Le Gaillac primeur ne connait pas la crise

Le Gaillac primeur ne connait pas la crise

Le vin primeur du Tarn arrive sur les tables ce mercredi soir. Une opération marketing qui permet aux viticulteurs de faire connaître l'ensemble de leur production.

Cette année le Gaillac primeur n'aura pas de goût "banane" ou "fruits rouges". La cuvée 2012 affiche une saveur de "fruit mûr" selon Bernard Petiot, directeur de maison des vins à Gaillac qui s'apprête à ouvrir ce soir les premières bouteilles de nouvelle la cuvée. Au-delà de l'événement festif, de moins en moins marqué d'ailleurs, l'arrivée du Gaillac primeur constitue une date importante pour les vignerons tarnais.

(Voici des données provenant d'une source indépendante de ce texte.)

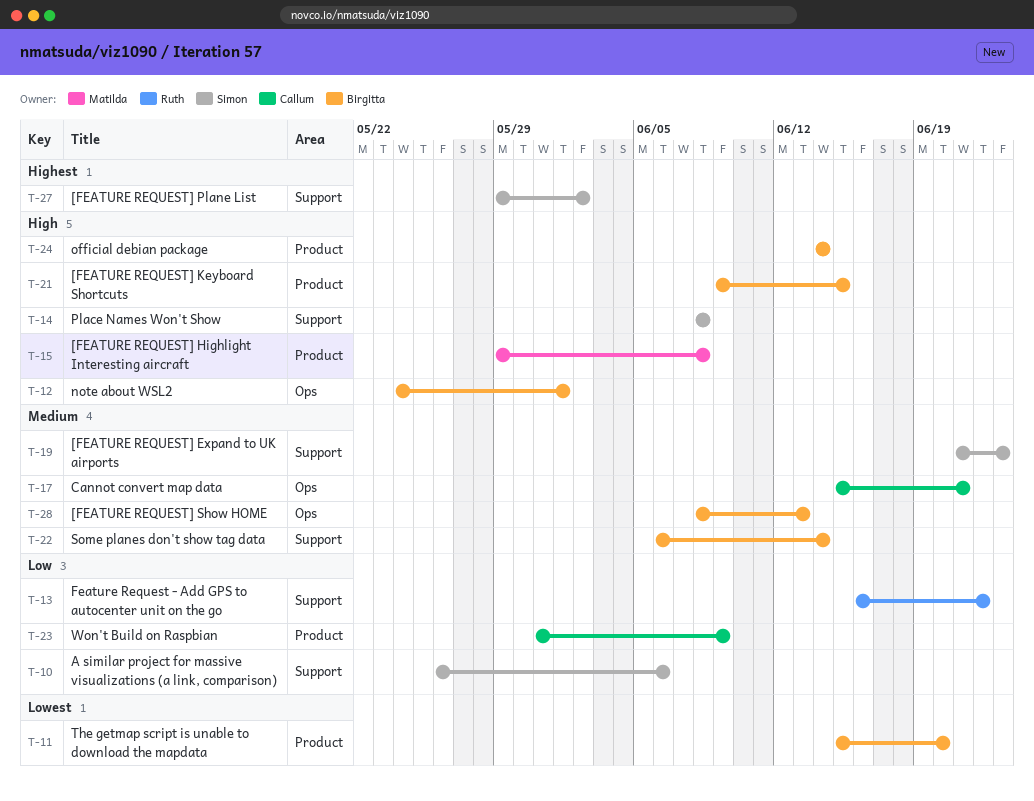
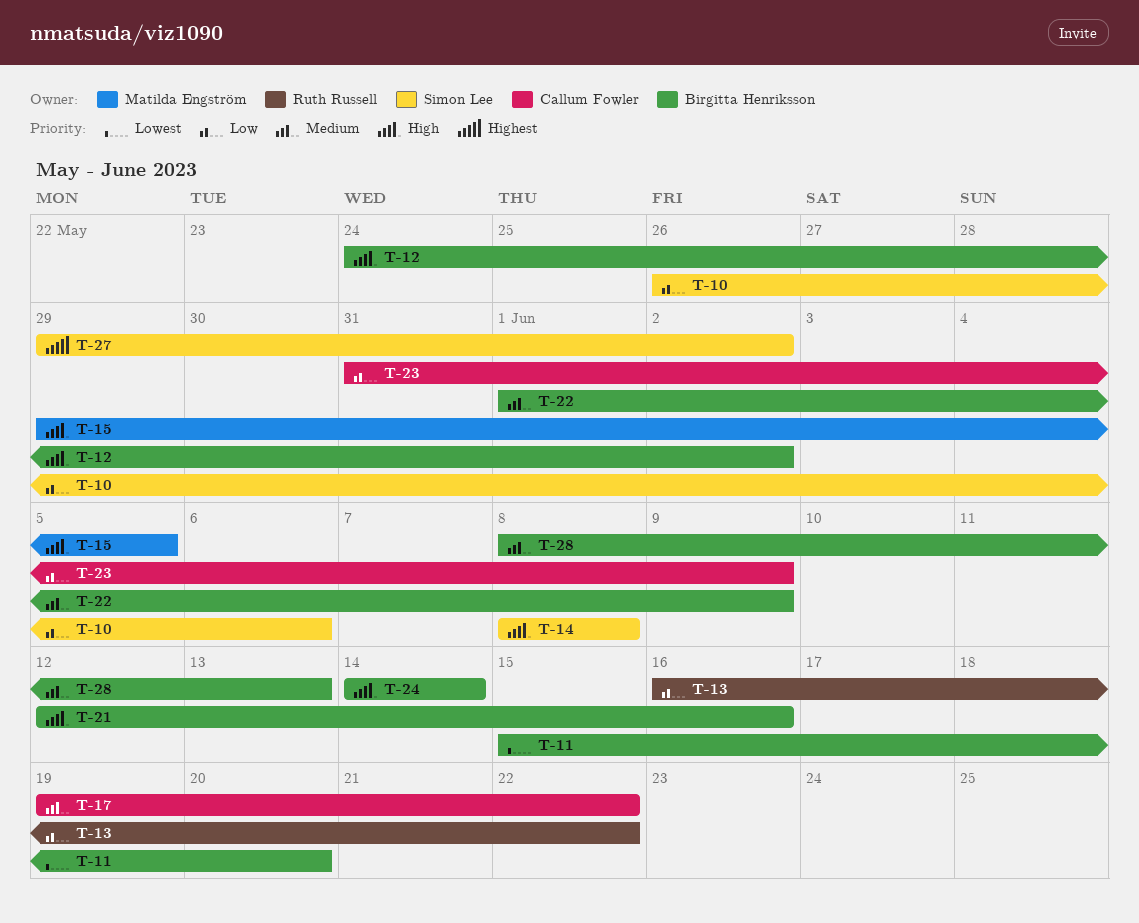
T-12, due: Jun 1 -> Jun 2
T-15, due: Jun 8 -> Jun 5
T-17, start: Jun 15 -> Jun 19
T-17, due: Jun 21 -> Jun 22
T-19: present -> none
T-21, start: Jun 9 -> Jun 12
T-21, due: Jun 15 -> Jun 16
T-22, start: Jun 6 -> Jun 1
T-22, due: Jun 14 -> Jun 9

Une bonne opération "marketing"

"D'ici à dimanche, on va accueillir de 60 000 à 80 000 personnes, se félicite Bernard Petiot. Pour une bouteille de primeur achetée, les clients achètent quatre à cinq bouteilles d'appelation". Une bonne opération marketing quand on sait que le vin primeur ne constitue que 5% de la production annuelle dans le Gaillacois. "A quelques semaines de Noël, il faut se rappeller au bon souvenir des clients", confirme Caroline David, viticultrice avec son frère Olivier au domaine Clément Termes à L'Isle sur Tarn. Même à côté du "mastodonte" Beaujolais, les vignerons tarnais ne craignent pas la concurrence. "Le Beaujolais c'est le primeur national, tandis que le Gaillac c'est celui de Midi-Pyrénées", ajoute Caroline David.

Une baisse de production de 15%

D'ailleurs, le Gaillac primeur se consomme rarement dans les contrées au-dessus de la Loire.  "Avec 6000 hectolitres contre 240 000 pour le Beaujolais, nous sommes le petit poucet", rappelle Bernard Petiot qui préfère parler de cohabitation plutôt que de réelle concurrence. Finalement en 2012 le seul point commun entre les deux vins concerne la baisse de la récolte : alors que le vignoble du Beaujolais affiche 40% de volume en moins, celui de Gaillac limite les dégâts avec une chute de 15% en raison de la sécheresse estivale.